EXCERPT:
⁂

Indirect control via enhancement of functional guilds
A comprehensive strategy should not only limit competitors but also actively preserve and strengthen key functional bacteria like ammonia-oxidizing bacteria (AOB) and anaerobic ammonium oxidation (anammox) bacteria. According to the “Piggyback the Winner” (PtW) model, temperate (lysogenic) phages tend to integrate into the host genome as prophage rather than lysing the cell right away, particularly in high-host-density environments such as AOB-rich biofilms53,54. This lysogenic state confers a key advantage via a mechanism termed “superinfection exclusion”, wherein the resident prophage protects its host from infection and lysis by other (often related) phages53,55. This effectively transforms the phage into a guardian, shielding the dominant functional bacteria against viral threats and maintaining their population stability. In addition to providing passive protection, phages can actively enhance their hosts’ metabolic capabilities through the horizontal transfer of Auxiliary Metabolic Genes (AMGs)56,57,58. These phage-encoded genes have the potential to modulate the host’s metabolism, often benefiting both the host and the phage. For example, metagenomic and metatranscriptomic analyses of wastewater treatment plants have revealed that phage-borne ammonia monooxygenase subunit genes (amoC) are actively expressed at levels ~1.7 times higher than the host’s own amoC59. This transcriptional evidence suggests that phage-carried amoC might contribute to the host AOB’s ammonia oxidation process; however, direct experimental proof of an enhanced nitrogen metabolism in the host due to this phage gene has not yet been demonstrated. Similarly, some phages carry and express genes involved in queuosine synthesis (e.g., folE, queD, queE), which may improve host adaptability under stress by modulating RNA modification59. Phage-mediated gene transfer can also bolster host resistance to heavy metals, indirectly preserving the ecological niche of sensitive functional microbes like anammox bacteria60. This “metabolic hijacking” strategy thus serves as a powerful tool to improve the fitness and competitive advantage of AOB and anammox bacteria.

⁂

THE DATA:
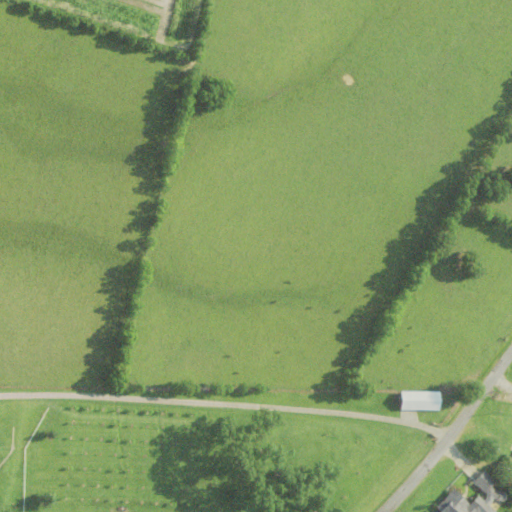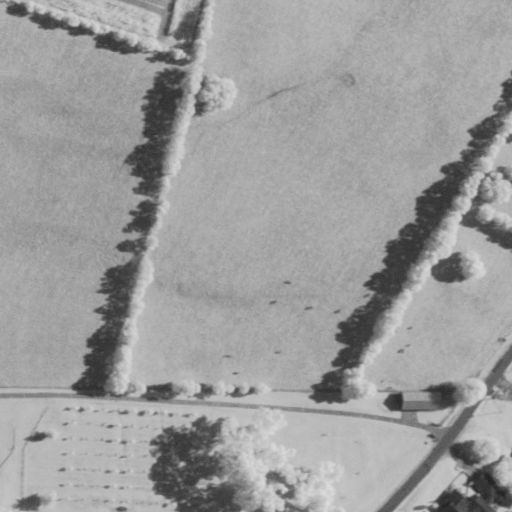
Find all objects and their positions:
road: (504, 388)
building: (420, 402)
road: (225, 403)
road: (446, 438)
building: (473, 498)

⁂

TASK STATEMENT: Please list every gene that the excerpt names by its short gene symbol.

EXPECTED OUTPUT: amoC, folE, queD, queE